(Task data Opens)

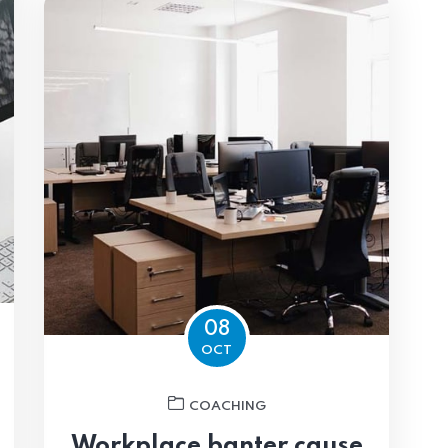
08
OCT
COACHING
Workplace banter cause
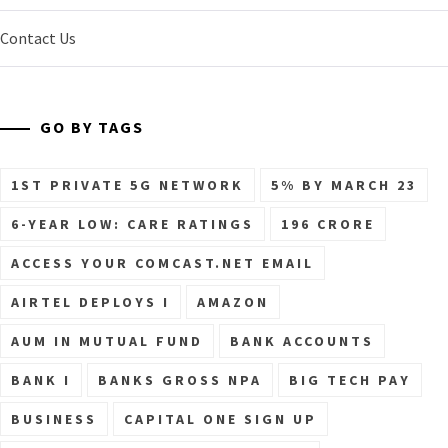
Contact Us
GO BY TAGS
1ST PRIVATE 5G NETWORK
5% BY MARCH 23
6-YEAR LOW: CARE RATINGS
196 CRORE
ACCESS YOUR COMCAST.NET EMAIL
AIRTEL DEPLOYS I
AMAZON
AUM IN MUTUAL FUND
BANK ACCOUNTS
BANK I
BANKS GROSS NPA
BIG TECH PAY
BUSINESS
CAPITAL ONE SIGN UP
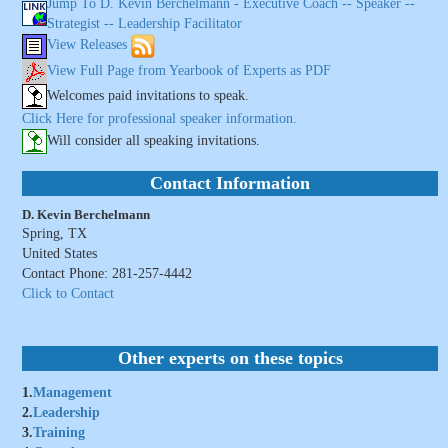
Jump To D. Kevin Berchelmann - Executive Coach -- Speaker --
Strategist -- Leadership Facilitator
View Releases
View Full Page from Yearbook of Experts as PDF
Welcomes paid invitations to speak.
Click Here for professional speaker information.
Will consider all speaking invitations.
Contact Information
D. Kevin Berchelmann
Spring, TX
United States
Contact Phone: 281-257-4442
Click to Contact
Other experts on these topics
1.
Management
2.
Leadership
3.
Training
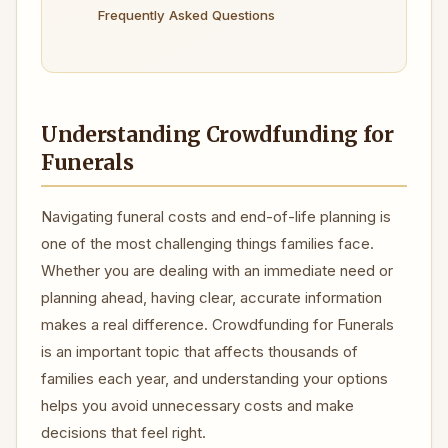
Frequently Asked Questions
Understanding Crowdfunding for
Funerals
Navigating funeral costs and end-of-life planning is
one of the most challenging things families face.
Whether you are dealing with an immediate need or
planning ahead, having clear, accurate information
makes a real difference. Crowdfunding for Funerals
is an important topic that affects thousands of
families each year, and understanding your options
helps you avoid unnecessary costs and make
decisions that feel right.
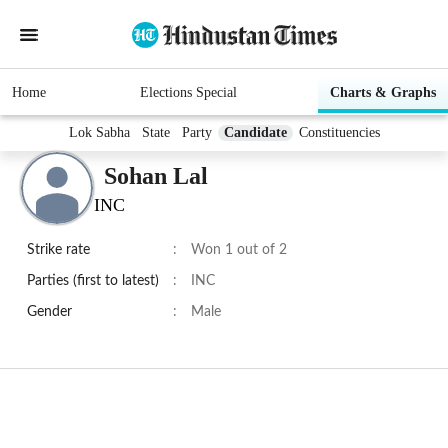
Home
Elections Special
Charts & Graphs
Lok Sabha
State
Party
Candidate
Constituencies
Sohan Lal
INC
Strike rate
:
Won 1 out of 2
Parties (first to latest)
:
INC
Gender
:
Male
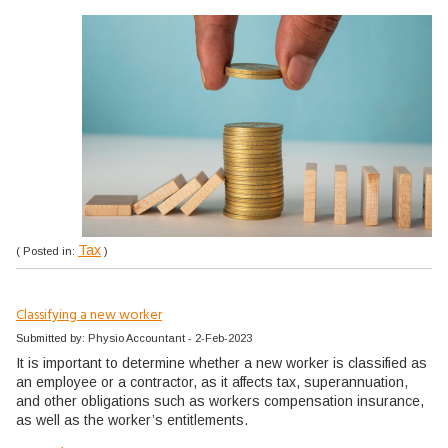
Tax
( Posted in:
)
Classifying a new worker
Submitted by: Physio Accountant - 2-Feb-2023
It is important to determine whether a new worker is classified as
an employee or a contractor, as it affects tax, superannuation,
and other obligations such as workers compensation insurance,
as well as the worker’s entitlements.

(Task data Closes)
(Task data Opens)

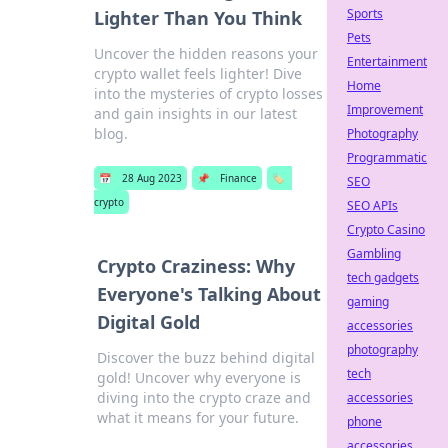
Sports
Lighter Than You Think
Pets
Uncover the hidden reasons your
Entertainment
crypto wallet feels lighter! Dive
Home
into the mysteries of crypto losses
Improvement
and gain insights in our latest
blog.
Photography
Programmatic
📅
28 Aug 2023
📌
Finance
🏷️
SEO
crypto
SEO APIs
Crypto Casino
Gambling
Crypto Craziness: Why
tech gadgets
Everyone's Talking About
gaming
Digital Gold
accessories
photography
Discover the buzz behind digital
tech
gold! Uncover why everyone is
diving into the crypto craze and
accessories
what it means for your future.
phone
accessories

(Task data Closes)

Required work: What is needed is an exact copy of the lines above, from the one containing "View Releases" through the one containing "United States", with nothing added.

Solution to this exercise:
View Releases
View Full Page from Yearbook of Experts as PDF
Welcomes paid invitations to speak.
Click Here for professional speaker information.
Will consider all speaking invitations.
Contact Information
D. Kevin Berchelmann
Spring, TX
United States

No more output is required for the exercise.